Don not confuse fiction with life. No writer can imitate life exactly as it is, for life can not be duplicated or mimicked.

Fiction can not duplicate life, for fiction however profoundly written can not resemble life at all.

tractatus
07-08-2008, 05:06 AM
And often this comparison is made like "classic vs modern", or sometime postmodern. A classic could be realistic too.

bounty
07-09-2008, 02:54 PM
i just finished the grapes of wrath and it was very much in keeping with whats been written above about a "realistic" ending. even a hundred pages previous to the ending i was wondering how steinbeck was going to finish the book. it didnt seem to be building to anything along the lines of what slobone said about a "classic" ending.

bree
07-09-2008, 05:01 PM
I prefer classic to realistic. I did not like the ending to The Grapes of Wrath. However my old English Literature Lecturer said that classic endings were for lazy readers because they don't have to think further. Does anyone agree.

bounty
07-10-2008, 06:22 PM
I prefer classic to realistic. I did not like the ending to The Grapes of Wrath. However my old English Literature Lecturer said that classic endings were for lazy readers because they don't have to think further.

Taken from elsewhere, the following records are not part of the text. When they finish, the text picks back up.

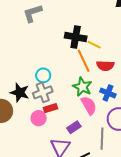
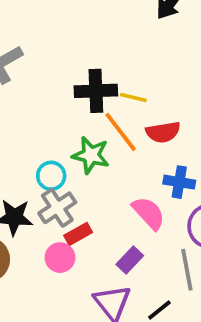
green star: (82, 87) -> (91, 155), moved

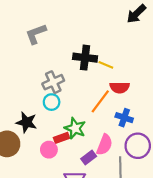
orange line: (121, 132) -> (100, 101), moved, turned 65
green star: (91, 155) -> (75, 128), moved
gray cross: (57, 208) -> (53, 82), moved
pink semicircle: (149, 213) -> (104, 145), moved, turned 55

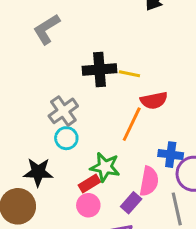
gray L-shape: (36, 34) -> (47, 29), moved
blue cross: (124, 118) -> (171, 155), moved
pink circle: (49, 150) -> (88, 205), moved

Does anyone agree.

hi bree---yeah, i didnt like it too much either, as an ending that is.

i can only agree with your old english lit lecturer if as a general rule we make a point of discussing/theorizing what comes next after the author leaves us hanging with a story that just simply ends. and that we would find legitimate worth in doing so. otherwise, yes, give me a book with a finish line and a story that ends.

patrickbeverley
07-10-2008, 07:39 PM
I like realistic endings: I agree with Kurt Vonnegut's view that, "The proper ending for any story about people it seems to me ... is ETC." Mind you, he wrote that in Breakfast of Champions, one of the most bat**** insane surrealistic novels in existence.

Whifflingpin
07-11-2008, 12:21 PM
"classic endings were for lazy readers "
Maybe 'realistic' endings are for lazy writers who do not know what to do with the characters & plot they create :D


Somerset-Maugham has some relevant comments in "The Razor's Edge." He writes, in the first paragraph, "I have little story to tell and I end with neither a death nor a marriage. Death ends all things and so is the comprehensive conclusion to a story, but marriage finishes it very properly too.... It is a sound instinct of the common people which persuades them that with this all that needs to be said is said. When male and female... are at last brought together they have fulfilled their biological function and interest passes to the generation that is to come."

Having said that at the beginning, Maugham goes on to leave the end realistically unresolved.